» MATERIAL FOR THIS EXERCISE:
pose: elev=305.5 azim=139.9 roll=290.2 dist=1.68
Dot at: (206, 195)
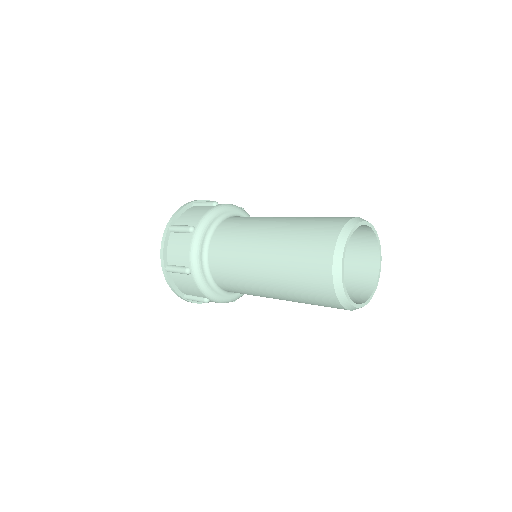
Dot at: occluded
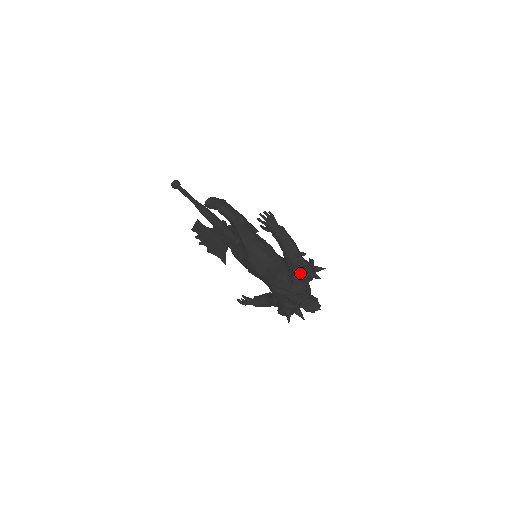
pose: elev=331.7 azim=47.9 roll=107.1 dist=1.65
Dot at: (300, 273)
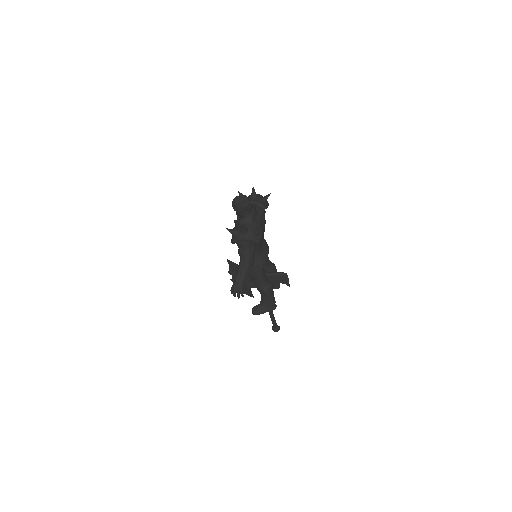
Dot at: occluded
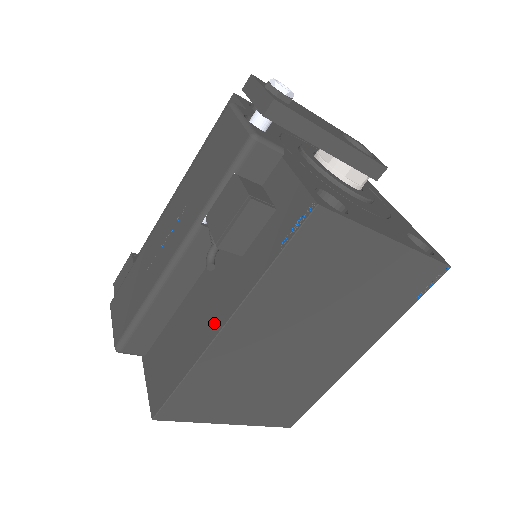
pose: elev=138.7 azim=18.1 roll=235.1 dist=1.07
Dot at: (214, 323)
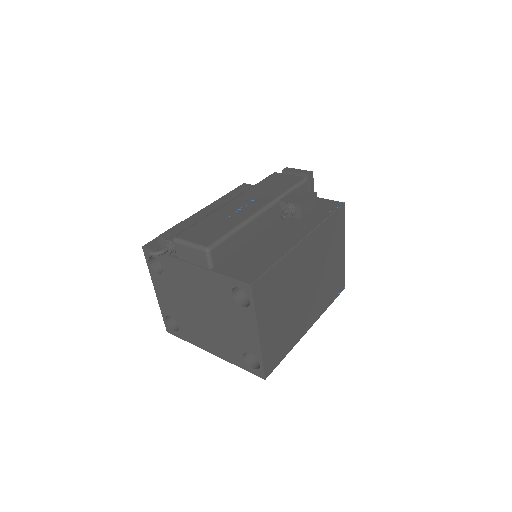
Dot at: (294, 239)
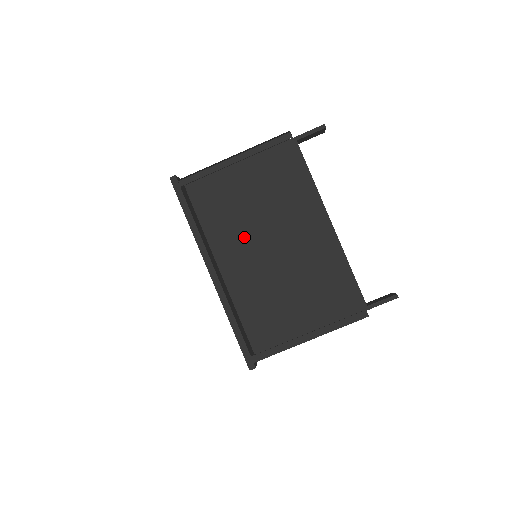
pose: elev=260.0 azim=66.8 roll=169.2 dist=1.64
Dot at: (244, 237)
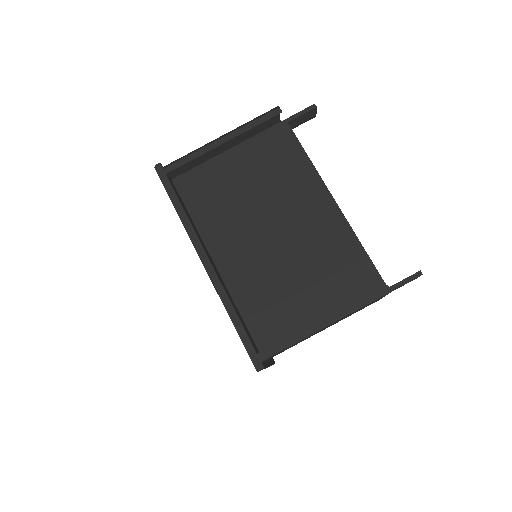
Dot at: (240, 225)
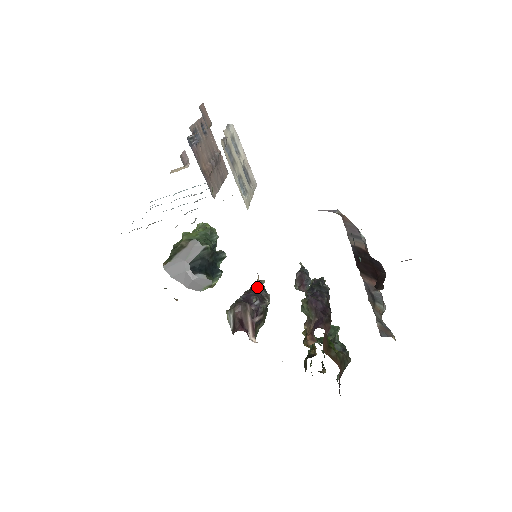
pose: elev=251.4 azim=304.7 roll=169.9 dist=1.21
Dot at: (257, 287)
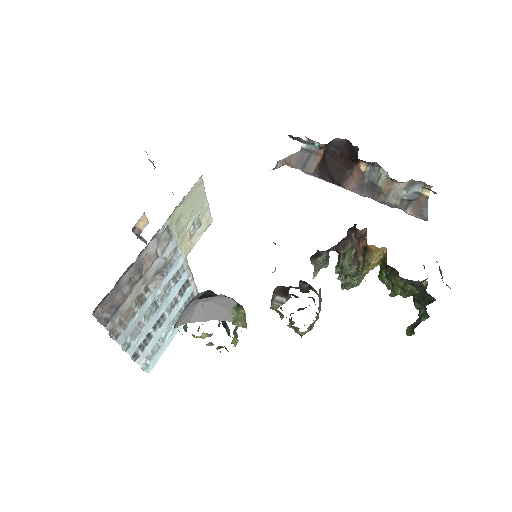
Dot at: occluded
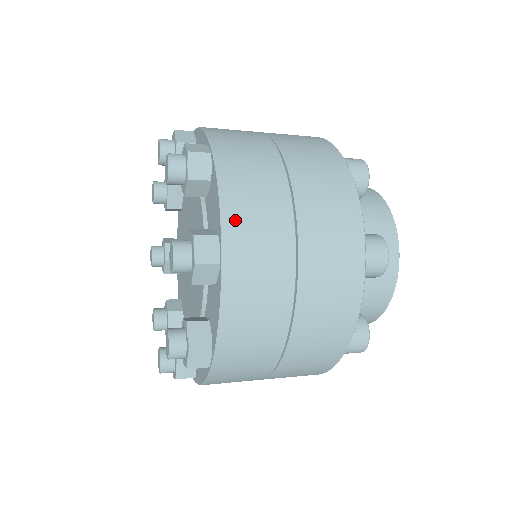
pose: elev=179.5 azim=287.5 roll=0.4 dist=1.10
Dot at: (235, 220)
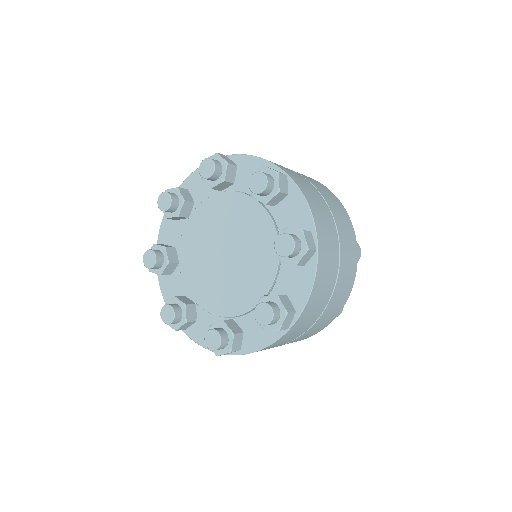
Dot at: occluded
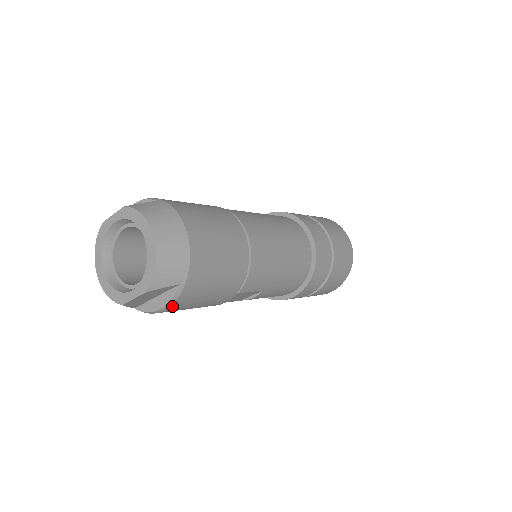
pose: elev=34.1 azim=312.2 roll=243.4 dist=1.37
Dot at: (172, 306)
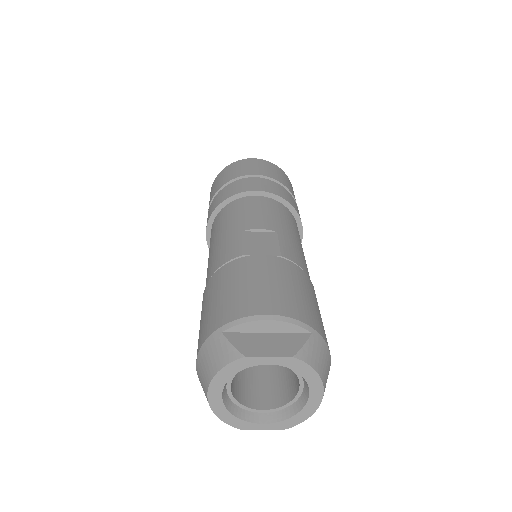
Dot at: occluded
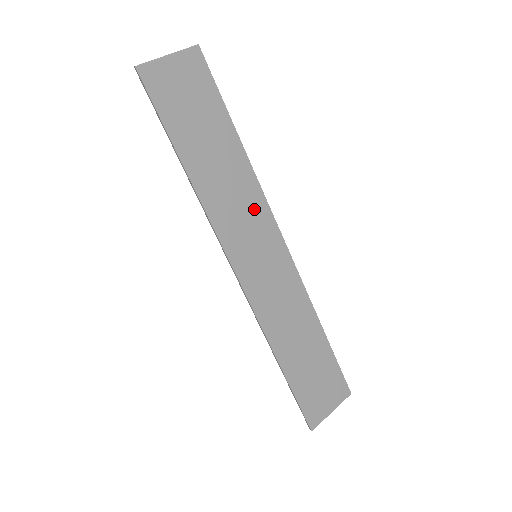
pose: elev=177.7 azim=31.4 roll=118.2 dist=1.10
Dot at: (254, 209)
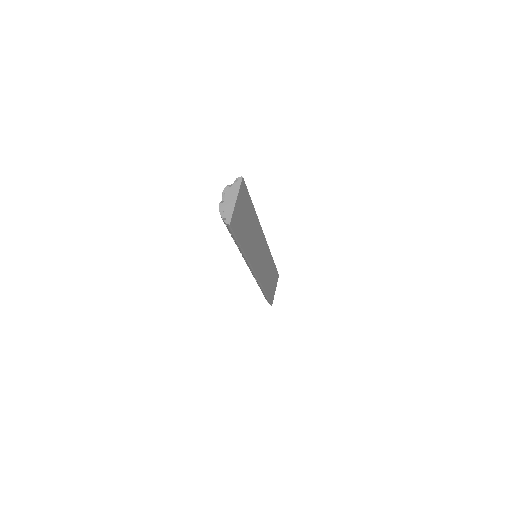
Dot at: (259, 238)
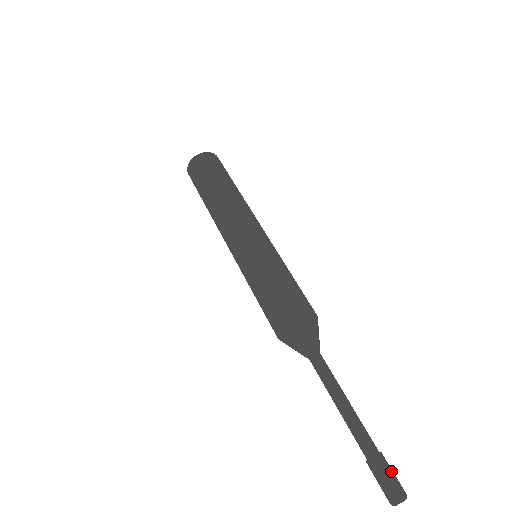
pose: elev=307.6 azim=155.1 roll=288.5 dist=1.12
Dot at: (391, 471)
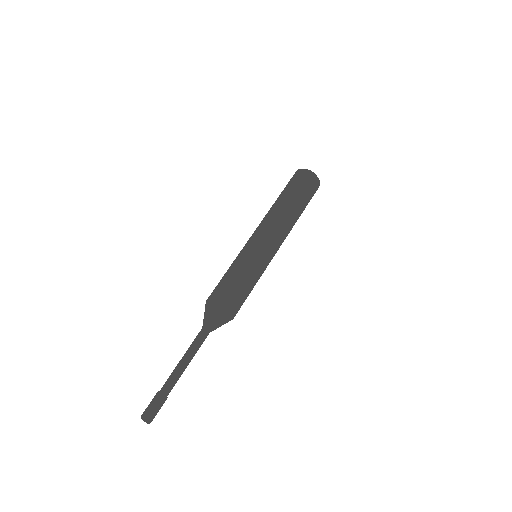
Dot at: occluded
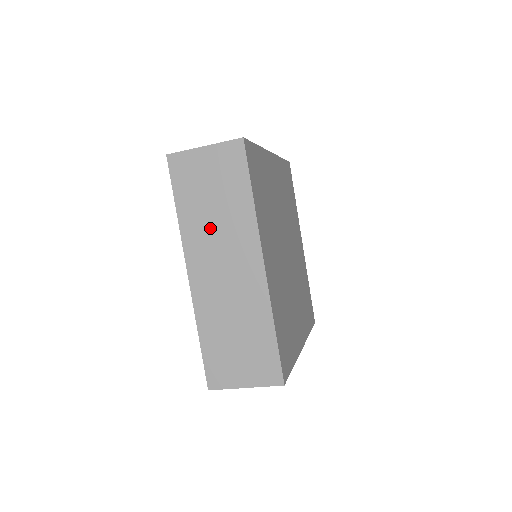
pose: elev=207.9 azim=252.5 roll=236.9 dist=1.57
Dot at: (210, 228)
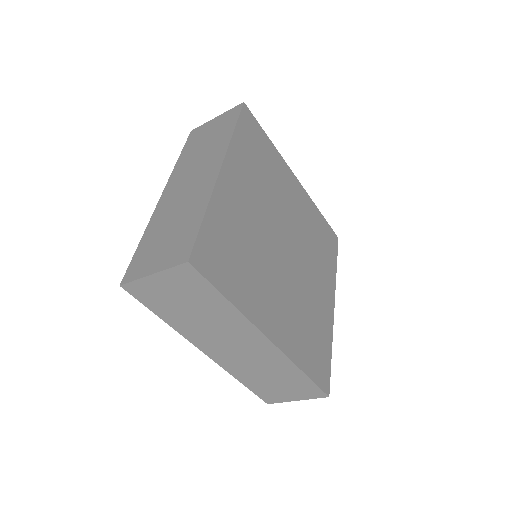
Dot at: (195, 159)
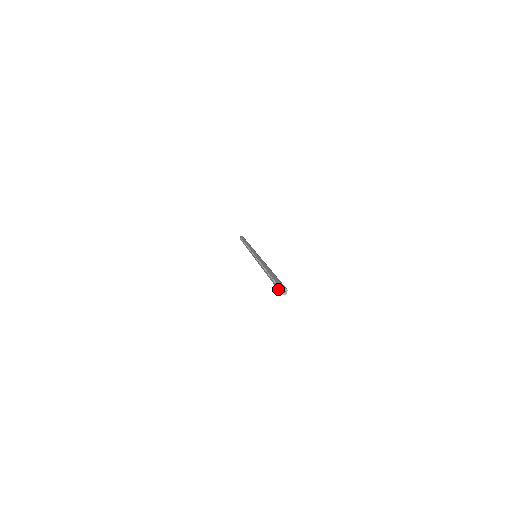
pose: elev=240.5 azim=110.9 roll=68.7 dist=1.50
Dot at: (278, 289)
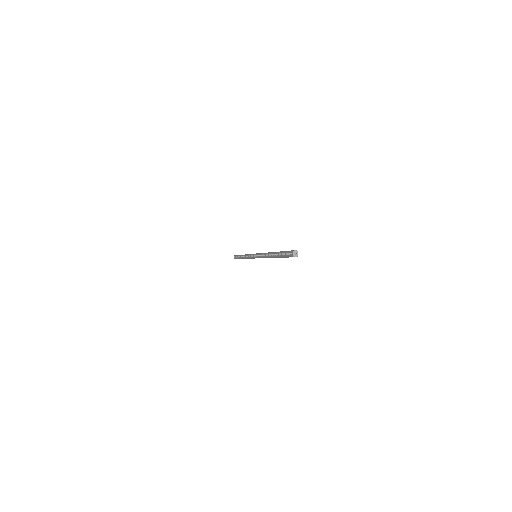
Dot at: (289, 255)
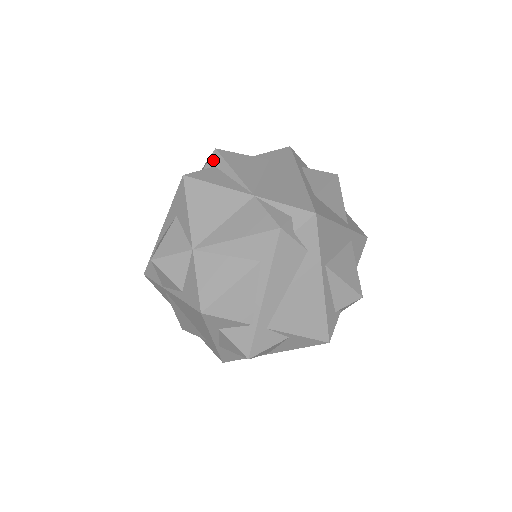
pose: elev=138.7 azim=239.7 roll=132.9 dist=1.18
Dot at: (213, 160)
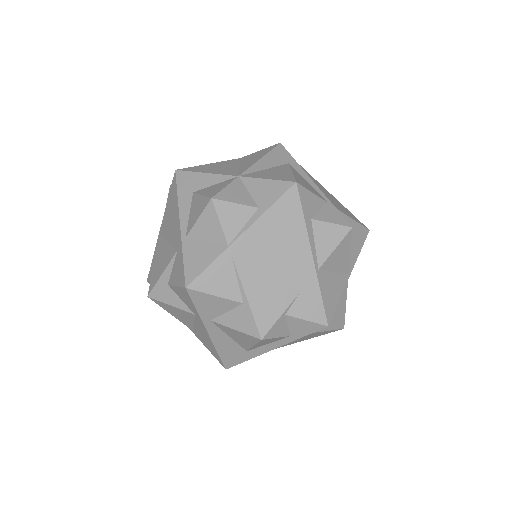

» AIM OF THE EXERCISE: Can you give the records again, starting at the line containing "pose: elev=251.4 azim=304.7" and ending at the end of the records, with "roll" swapped for "tilt" and nothing else changed? Return only those lines, and leave the pictures out.

» FULL SOLUTION:
pose: elev=251.4 azim=304.7 tilt=169.9 dist=1.21
Dot at: (257, 287)
Dot at: occluded
pose: elev=179.5 azim=287.5 tilt=0.4 dist=1.10
Dot at: (235, 220)
Dot at: occluded
pose: elev=34.1 azim=312.2 tilt=243.4 dist=1.37
Dot at: (172, 306)
Dot at: occluded
pose: elev=177.7 azim=31.4 tilt=118.2 dist=1.10
Dot at: (254, 209)
Dot at: (259, 238)
pose: elev=307.6 azim=155.1 tilt=288.5 dist=1.12
Dot at: (391, 471)
Dot at: occluded
pose: elev=207.9 azim=252.5 tilt=236.9 dist=1.57
Dot at: (210, 228)
Dot at: (195, 159)
pose: elev=240.5 azim=110.9 tilt=68.7 dist=1.50
Dot at: (278, 289)
Dot at: (289, 255)
pose: elev=138.7 azim=239.7 tilt=132.9 dist=1.18
Dot at: (213, 160)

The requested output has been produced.